Faltando duas semanas para encerrar o prazo dado pelo Supremo Tribunal Federal (STF), a Câmara ainda não sabe qual texto analisar. Enquanto o relator defende mudanças na proposta aprovada pelo Senado, líderes querem manter a redação elaborada pelos senadores.

Terça
Na reunião de líderes de terça-feira (11), os deputados vão discutir o tema. Inicialmente, podem ser votados o requerimento de urgência – para pular as comissões e ir direto a plenário – e depois o mérito do projetos. Ambos estão na pauta distribuída pela Secretaria-Geral da Mesa na última quinta-feira (6). Vai depender dos deputados colocar em votação na terça ou na quarta (12).

Inconstitucional
O relator do projeto na Comissão de Finanças e Tributação (CFT) da Câmara, Júlio César (PSD-PI), estabelece mudanças no texto aprovado pelos senadores. Ele entende que a manutenção dos mesmos critérios até 2015 traz do Senado um vício de inconstitucionalidade ao projeto.

Guimarães
Porém, reunião dos líderes da base na semana passada teve como resultado um outro caminho. Aprovar o texto vindo do Senado na íntegra, sem modificações.
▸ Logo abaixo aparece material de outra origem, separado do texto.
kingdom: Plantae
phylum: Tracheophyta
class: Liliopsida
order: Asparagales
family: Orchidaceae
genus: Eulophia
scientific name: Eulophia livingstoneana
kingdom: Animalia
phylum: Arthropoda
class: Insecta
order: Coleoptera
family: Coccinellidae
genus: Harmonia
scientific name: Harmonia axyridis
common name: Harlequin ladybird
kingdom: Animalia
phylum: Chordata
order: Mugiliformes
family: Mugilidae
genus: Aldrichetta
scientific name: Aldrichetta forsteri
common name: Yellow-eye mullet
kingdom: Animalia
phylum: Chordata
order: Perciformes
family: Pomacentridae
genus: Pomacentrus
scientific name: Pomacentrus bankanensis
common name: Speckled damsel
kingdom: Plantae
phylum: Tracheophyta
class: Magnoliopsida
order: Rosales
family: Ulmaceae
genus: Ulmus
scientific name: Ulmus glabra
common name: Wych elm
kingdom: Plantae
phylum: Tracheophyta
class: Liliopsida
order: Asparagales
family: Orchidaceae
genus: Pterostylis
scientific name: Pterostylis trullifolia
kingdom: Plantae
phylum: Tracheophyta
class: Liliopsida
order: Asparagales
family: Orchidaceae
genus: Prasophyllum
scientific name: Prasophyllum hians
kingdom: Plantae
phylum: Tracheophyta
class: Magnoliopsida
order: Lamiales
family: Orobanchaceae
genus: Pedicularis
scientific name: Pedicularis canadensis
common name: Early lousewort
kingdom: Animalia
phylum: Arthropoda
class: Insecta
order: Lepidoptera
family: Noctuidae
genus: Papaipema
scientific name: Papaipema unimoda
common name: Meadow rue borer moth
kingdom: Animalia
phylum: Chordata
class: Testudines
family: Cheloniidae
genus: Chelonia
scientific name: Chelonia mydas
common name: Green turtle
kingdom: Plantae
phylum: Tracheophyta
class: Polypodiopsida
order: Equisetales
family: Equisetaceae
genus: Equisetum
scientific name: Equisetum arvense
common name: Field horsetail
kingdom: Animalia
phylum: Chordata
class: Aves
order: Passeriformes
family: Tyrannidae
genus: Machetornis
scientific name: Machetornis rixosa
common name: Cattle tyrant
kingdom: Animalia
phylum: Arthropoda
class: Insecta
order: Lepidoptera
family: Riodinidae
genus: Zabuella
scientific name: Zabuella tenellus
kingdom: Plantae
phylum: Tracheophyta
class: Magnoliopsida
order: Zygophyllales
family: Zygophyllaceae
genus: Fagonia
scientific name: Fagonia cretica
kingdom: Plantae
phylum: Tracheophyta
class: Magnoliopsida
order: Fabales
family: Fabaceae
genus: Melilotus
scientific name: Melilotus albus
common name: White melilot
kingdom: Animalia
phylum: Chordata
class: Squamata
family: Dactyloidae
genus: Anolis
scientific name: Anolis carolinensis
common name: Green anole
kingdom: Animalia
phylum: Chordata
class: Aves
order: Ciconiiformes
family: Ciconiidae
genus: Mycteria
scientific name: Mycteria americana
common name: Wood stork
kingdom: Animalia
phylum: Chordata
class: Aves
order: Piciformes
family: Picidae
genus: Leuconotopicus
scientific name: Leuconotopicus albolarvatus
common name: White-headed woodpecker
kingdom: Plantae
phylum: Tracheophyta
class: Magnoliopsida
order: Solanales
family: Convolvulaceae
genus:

Desta forma, seria possível cumprir o prazo dado pelo STF. “Esse é o entendimento, independentemente do mérito, que tem muita divergência entre o conjunto dos estados”, afirmou o líder do PT na Câmara, José Guimarães (CE).

Como fica
Na proposta aprovada no Senado, a tabela atual é mantida até 2015, como uma espécie de transição para os estados que perderão recursos. Para 2016 e 2017, ficará assegurado um piso equivalente ao montante recebido por cada estado em 2015, com correção inflacionária (variação do Índice de Preços ao Consumidor Amplo – IPCA) mais 50% da variação real do Produto Interno Bruto (PIB).